Just when I didn't think beauty pageants for little girls could get any more weird. Apparently in some schools in the south, they're just a normal happening. Yes, I said IN the school.
Um, excuse me? Mom who thinks girls gussying up to compete against each other over here is weird? This officially creeps me out more than Toddlers and Tiaras ever could.
A wide range of experts have termed beauty pageants "emotionally damaging" to our youth; a term that doesn't jibe with my notion of a school environment. Schools are supposed to be safe havens for kids. It's why we as parents put such pressure on teachers to be reasonable and rules to be fair, on administrators to root out bullying and bus drivers to drive safely. We turn our kids over to a school for six or seven hours a day, and we don't have a lot of control over what happens while they're there. So we expect them to nurture our kids.

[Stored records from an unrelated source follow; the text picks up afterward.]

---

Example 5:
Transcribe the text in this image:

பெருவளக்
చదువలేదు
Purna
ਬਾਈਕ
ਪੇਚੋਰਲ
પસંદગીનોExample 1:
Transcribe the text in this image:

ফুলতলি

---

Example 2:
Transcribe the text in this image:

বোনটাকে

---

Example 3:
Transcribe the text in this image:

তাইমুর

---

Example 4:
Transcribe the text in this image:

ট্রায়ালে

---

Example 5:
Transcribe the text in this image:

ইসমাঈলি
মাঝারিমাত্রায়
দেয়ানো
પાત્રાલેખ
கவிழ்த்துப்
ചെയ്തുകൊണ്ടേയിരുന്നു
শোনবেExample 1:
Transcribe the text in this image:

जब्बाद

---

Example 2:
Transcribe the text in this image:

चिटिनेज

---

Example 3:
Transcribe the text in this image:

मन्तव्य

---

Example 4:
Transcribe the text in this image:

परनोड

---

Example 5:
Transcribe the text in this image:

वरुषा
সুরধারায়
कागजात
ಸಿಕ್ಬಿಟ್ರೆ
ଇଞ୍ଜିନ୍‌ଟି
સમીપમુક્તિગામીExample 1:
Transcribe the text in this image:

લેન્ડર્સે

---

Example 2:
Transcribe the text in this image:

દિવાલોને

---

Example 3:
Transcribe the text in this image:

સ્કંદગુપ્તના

Not tell our girls to go gussy up, because it's time to figure out which one of you is the purdiest. Girls are hard enough on themselves, constantly comparing their own developing bodies to those of their classmates. Heck, kids in general are hard enough on one another (ever heard the term: "kids are cruel"?).

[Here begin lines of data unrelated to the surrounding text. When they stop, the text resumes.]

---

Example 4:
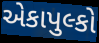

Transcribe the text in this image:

એકાપુલ્કો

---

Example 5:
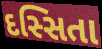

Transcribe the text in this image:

દસ્સિતાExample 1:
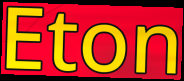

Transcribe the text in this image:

Eton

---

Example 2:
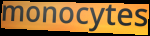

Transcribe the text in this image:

monocytes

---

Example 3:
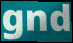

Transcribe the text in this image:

gnd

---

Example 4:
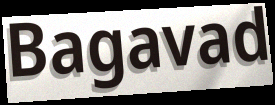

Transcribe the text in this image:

Bagavad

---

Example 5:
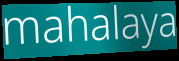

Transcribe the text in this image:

mahalayaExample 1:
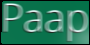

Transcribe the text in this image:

Paap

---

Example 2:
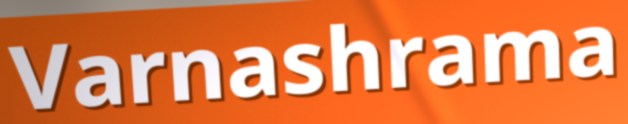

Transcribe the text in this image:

Varnashrama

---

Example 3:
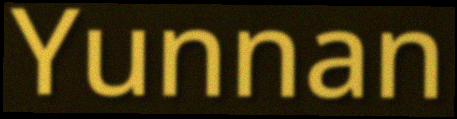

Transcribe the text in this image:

Yunnan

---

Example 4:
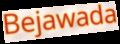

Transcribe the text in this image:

Bejawada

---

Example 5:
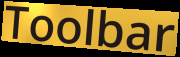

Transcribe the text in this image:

ToolbarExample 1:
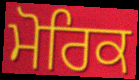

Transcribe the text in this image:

ਮੋਰਿਕ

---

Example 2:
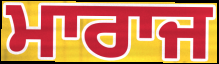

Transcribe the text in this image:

ਮਾਰਾਜ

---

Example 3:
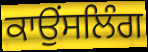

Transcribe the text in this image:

ਕਾਉੰਸਲਿੰਗ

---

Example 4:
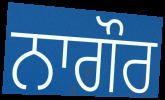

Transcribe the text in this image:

ਨਾਗੌਰ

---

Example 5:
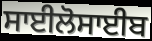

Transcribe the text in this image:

ਸਾਈਲੋਸਾਈਬ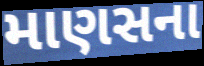
માણસના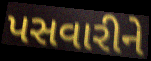
પસવારીને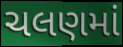
ચલણમાં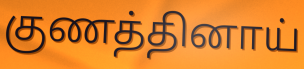
குணத்தினாய்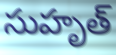
సుహృత్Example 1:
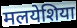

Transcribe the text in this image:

मलयेशिया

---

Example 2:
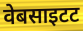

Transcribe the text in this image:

वेबसाइटट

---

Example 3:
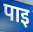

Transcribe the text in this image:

पाइ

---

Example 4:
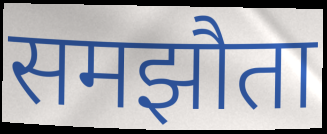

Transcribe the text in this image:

समझौता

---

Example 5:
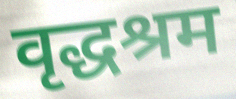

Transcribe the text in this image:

वृद्धश्रम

School can so easily turn into a competition without anything formal: who got the best grades? Who has the nicest clothes? Whose mom lets her wear the most makeup? Excuse me for thinking the job of a school environment is to move kids past that, to allow them to look at the value of academics. I don't see how you can return to "do the best you can at math" after telling kids that what really matters is which girl is the fairest of them all.

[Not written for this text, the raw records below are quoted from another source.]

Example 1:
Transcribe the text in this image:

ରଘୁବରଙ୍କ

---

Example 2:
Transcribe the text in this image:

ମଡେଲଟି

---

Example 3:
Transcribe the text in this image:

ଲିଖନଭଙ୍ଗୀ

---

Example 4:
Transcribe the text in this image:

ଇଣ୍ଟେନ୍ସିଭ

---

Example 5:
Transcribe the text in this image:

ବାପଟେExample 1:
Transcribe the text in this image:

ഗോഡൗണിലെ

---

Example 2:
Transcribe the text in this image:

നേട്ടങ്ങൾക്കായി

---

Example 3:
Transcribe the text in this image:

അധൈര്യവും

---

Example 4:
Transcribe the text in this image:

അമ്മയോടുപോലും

Maybe I'm wrong here. My husband, the Southerner, looked at me cross-eyed when I brought this up. It seems to be a cultural thing -- he's not OKing pageants for his daughter, but brought up in a world where two local schools ran them, he's just USED to the idea. As he said, "They're private schools, they can do what they want."
Indeed, private schools can do "what they want," and parents are supposed to be aware of what "what they want" entails when they pay the bill. Which leads me to question number two. When parents preview private schools, who looks for "beauty pageant" on the list next to "small class size" and "art program"?
Would you be OK with your school holding beauty pageants for the girls?